Notons que le maquillage permanent est une forme de tatouage, et comme ce dernier, « constitue une effraction de la peau, avec les risques afférents », souligne Patrick Fallet. « Et si les esthéticiennes qui le pratiquent sont soumises aux mêmes réglementations que les tatoueurs et pierceurs, le suivi de ces règles ne semble pas aussi strict, en particulier en termes d’information donnée aux clientes. »

Le Dr Kluger ajoute enfin que contrairement à une idée reçue, il ne faut pas réaliser un petit tatouage « test » dans le but de vérifier qu’il y aurait une réaction allergique : « Il ne s’agit pas d’un protocole standardisé, le délai de réaction est imprévisible, et une sensibilisation est toujours possible. »

Bronzer sans soleil… et développer un mélanome

Les cabines à UV, classées cancérogènes de classe I par l’Organisation mondiale de la santé, sont bien connues pour le risque de mélanome qu’elles entraînent. Pourtant, d'après une étude du « Bulletin épidémiologique hebdomadaire » menée en 2012, 13,4 % des Français en ont déjà utilisé au moins une fois au cours de leur vie, et un tiers s’expose plus de dix fois par an. « L’estimation est en France de 19 à 76 morts par an liées à cette pratique, pour 374 cas de mélanome », déplore le Dr Kluger. Mais le bronzage fait aussi des ravages, sans même s’exposer aux UV : une substance appelée « Melanotan », ou « Barbie drug » (un analogue synthétique de l’alpha-melanocyte-stimulating hormone, α-MSH), non testée, non régulée, de dosage inconnu, stimule les mélanocytes et entraîne une pigmentation rapide et majeure de la peau. « On observe de ce fait une modification ou une apparition de nævus, parfois dysplasiques, et même des cas de mélanomes sur des nævi pré-existants », indique le Dr Kluger.
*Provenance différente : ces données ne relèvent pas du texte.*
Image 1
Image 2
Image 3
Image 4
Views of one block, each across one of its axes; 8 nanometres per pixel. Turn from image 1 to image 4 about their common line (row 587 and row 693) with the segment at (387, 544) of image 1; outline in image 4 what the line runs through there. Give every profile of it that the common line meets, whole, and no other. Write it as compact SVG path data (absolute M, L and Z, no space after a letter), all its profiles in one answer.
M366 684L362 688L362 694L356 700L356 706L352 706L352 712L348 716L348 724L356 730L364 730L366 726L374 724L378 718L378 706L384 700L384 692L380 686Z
Saint-Sébastien, patron des pierceurs

Le piercing entraîne des complications non spécifiques en termes de douleur, de saignement, de gonflement, d’infections locales ou systématiques, d’allergies au métal utilisé… Des réglementations spécifiques existent, puisqu’il est contre-indiqué de réaliser un piercing en cas de maladie de la coagulation, et que la présence d’un parent est nécessaire pour un mineur (chez lequel un piercing des tétons ou des parties génitales est interdit). Des risques particuliers sont à prendre en compte selon la localisation : un piercing au nombril doit être retiré avant une grossesse pour éviter une déchirure ; et certains, au niveau des lèvres ou de la langue peuvent entraîner une récession gingivale, ou casser les dents à force de contacts répétés. Ils doivent aussi être retirés avant une intubation, un geste que le médecin doit donc apprendre à réaliser !
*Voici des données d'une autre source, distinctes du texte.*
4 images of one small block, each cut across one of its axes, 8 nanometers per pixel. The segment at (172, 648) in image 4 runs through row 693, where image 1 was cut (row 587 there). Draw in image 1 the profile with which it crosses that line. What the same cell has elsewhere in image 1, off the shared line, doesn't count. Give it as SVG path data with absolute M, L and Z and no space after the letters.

Respecter la liberté de chacun

L’embellissement du corps a toujours été une recherche pour l’homme comme la femme, et les décorations corporelles sont légion. Il convient de relativiser nos réactions face à celles que nous connaissons moins. S’il est important « d’attirer l’attention des consommateurs sur les risques encourus », insiste Patrick Fallet, « n’oublions pas que nous sommes dans le domaine des libertés et des tendances de mode et sociales : on perce ainsi facilement les oreilles des toutes petites filles en France ».